* **Exercise input**
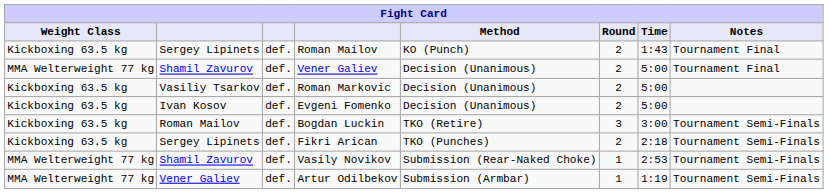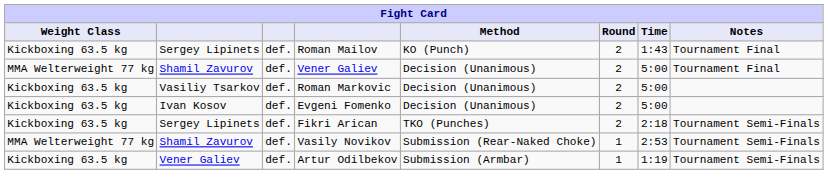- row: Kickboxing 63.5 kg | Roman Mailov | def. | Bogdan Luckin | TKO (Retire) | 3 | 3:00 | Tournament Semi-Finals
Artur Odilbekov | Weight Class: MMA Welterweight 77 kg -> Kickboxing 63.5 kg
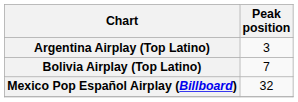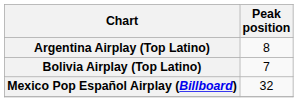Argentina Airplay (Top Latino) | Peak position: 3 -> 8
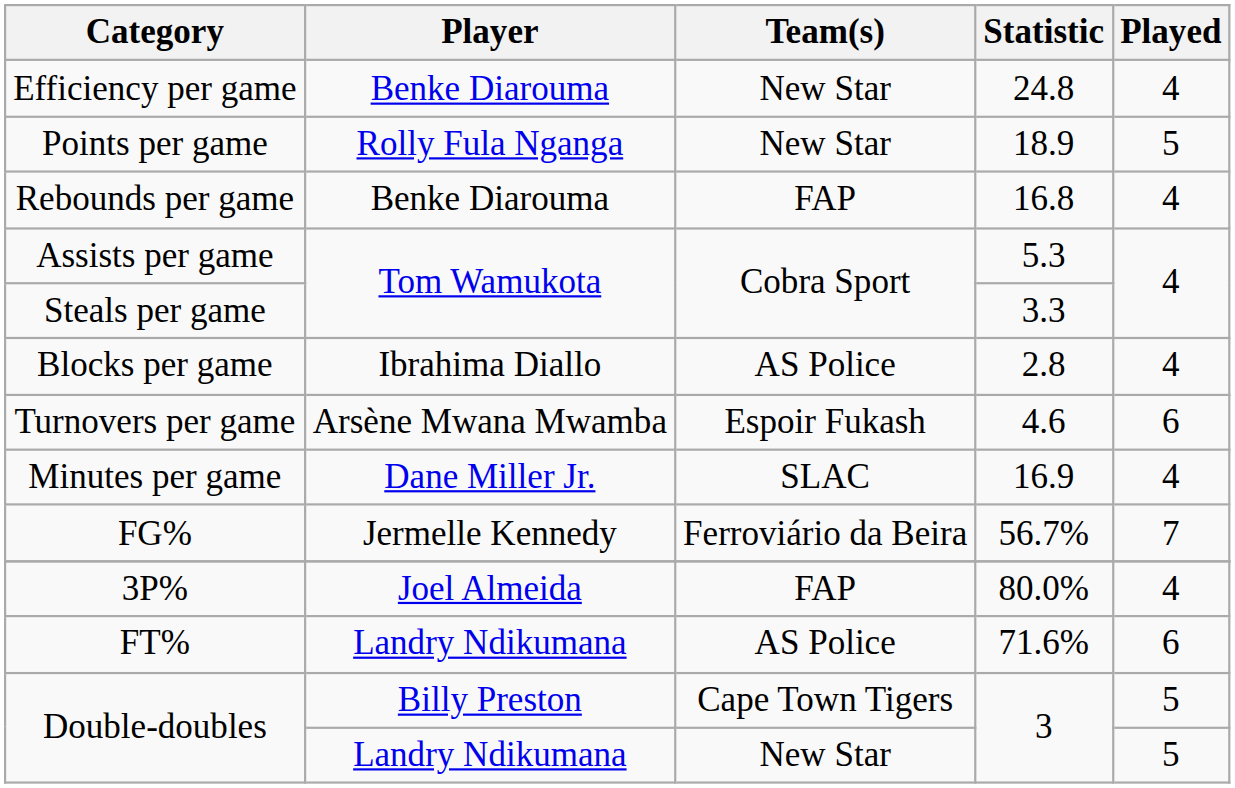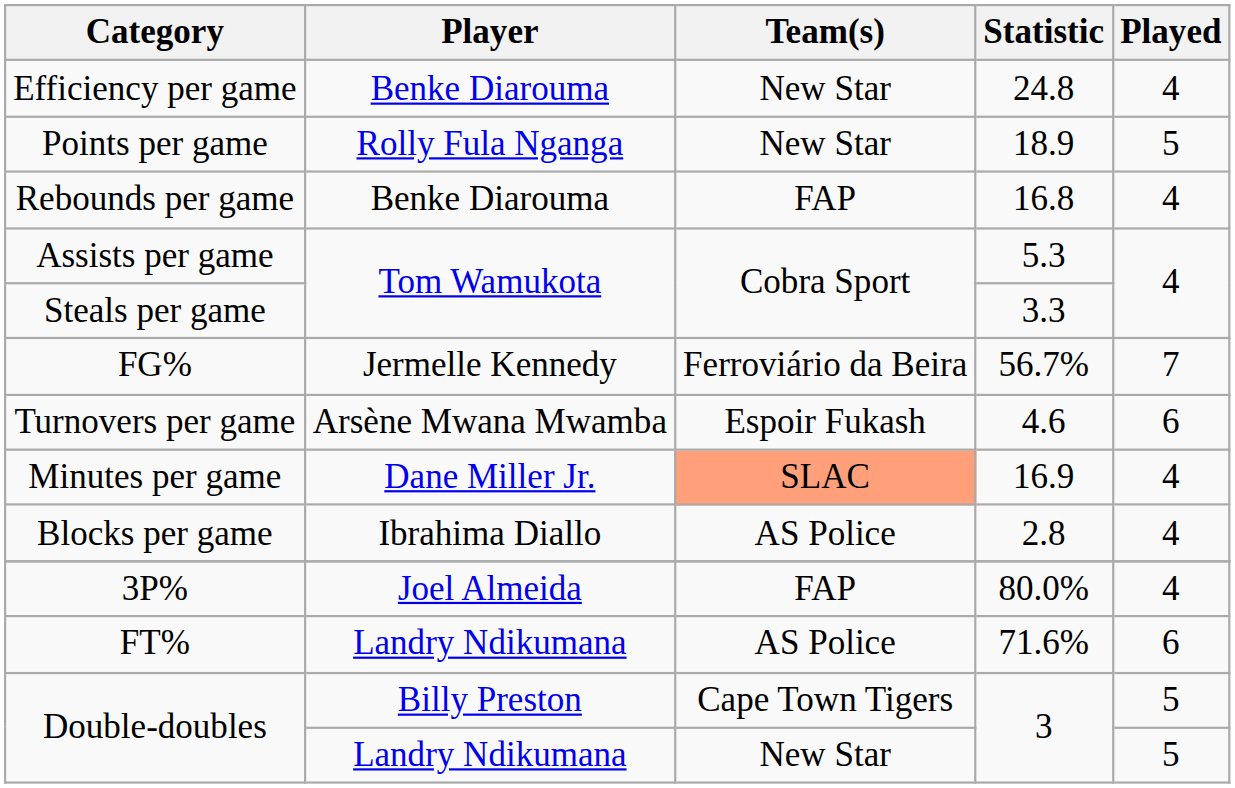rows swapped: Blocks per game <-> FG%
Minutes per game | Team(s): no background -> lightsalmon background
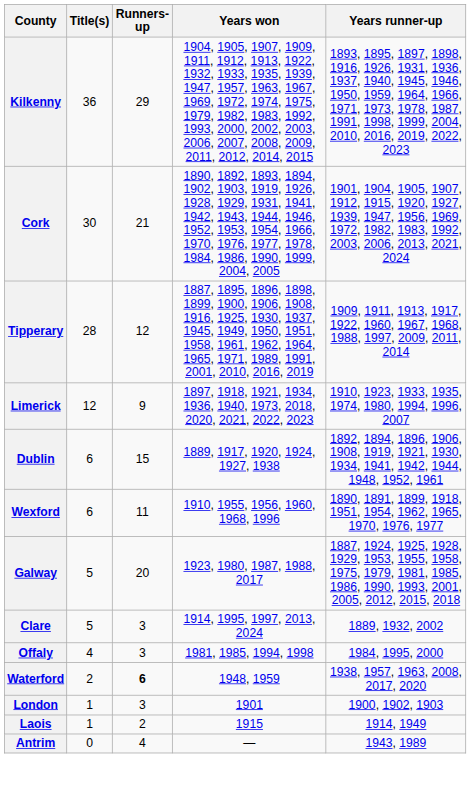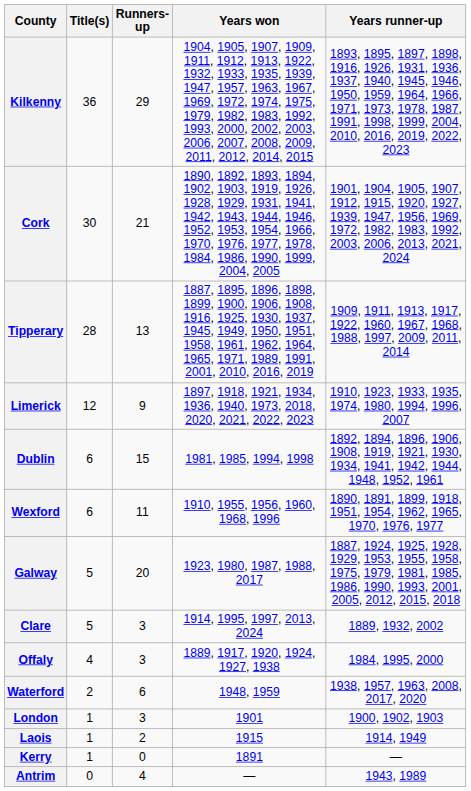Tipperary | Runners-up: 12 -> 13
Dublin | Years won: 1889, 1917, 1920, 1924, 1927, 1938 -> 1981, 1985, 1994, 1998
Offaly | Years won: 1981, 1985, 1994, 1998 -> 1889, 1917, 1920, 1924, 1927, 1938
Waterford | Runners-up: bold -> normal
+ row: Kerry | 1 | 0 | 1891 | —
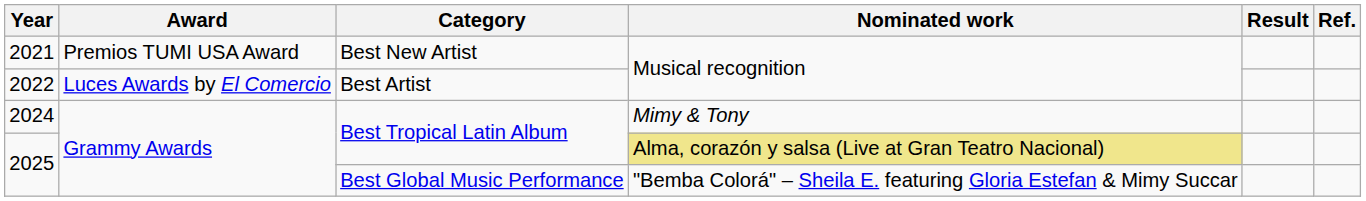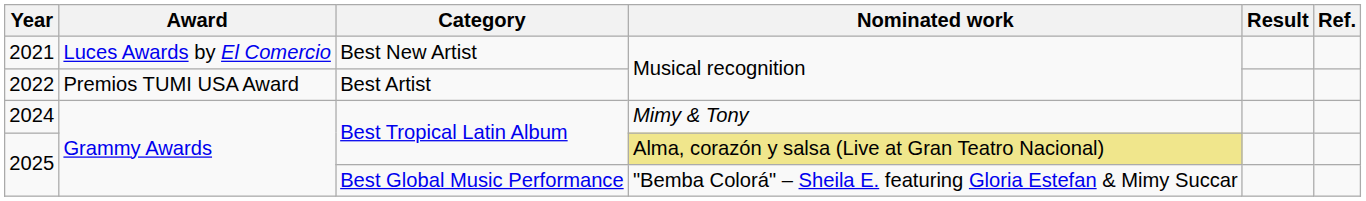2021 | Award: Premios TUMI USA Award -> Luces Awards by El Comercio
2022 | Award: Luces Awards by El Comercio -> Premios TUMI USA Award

* **Required work**
Copy every row above again, leaving out the pictures, and change "Runners-up" to "Second place" wherever it appears. Keep everything else the same.

* **Answer to this task**
- row: Kickboxing 63.5 kg | Roman Mailov | def. | Bogdan Luckin | TKO (Retire) | 3 | 3:00 | Tournament Semi-Finals
Artur Odilbekov | Weight Class: MMA Welterweight 77 kg -> Kickboxing 63.5 kg
Argentina Airplay (Top Latino) | Peak position: 3 -> 8
rows swapped: Blocks per game <-> FG%
Minutes per game | Team(s): no background -> lightsalmon background
Tipperary | Second place: 12 -> 13
Dublin | Years won: 1889, 1917, 1920, 1924, 1927, 1938 -> 1981, 1985, 1994, 1998
Offaly | Years won: 1981, 1985, 1994, 1998 -> 1889, 1917, 1920, 1924, 1927, 1938
Waterford | Second place: bold -> normal
+ row: Kerry | 1 | 0 | 1891 | —
2021 | Award: Premios TUMI USA Award -> Luces Awards by El Comercio
2022 | Award: Luces Awards by El Comercio -> Premios TUMI USA Award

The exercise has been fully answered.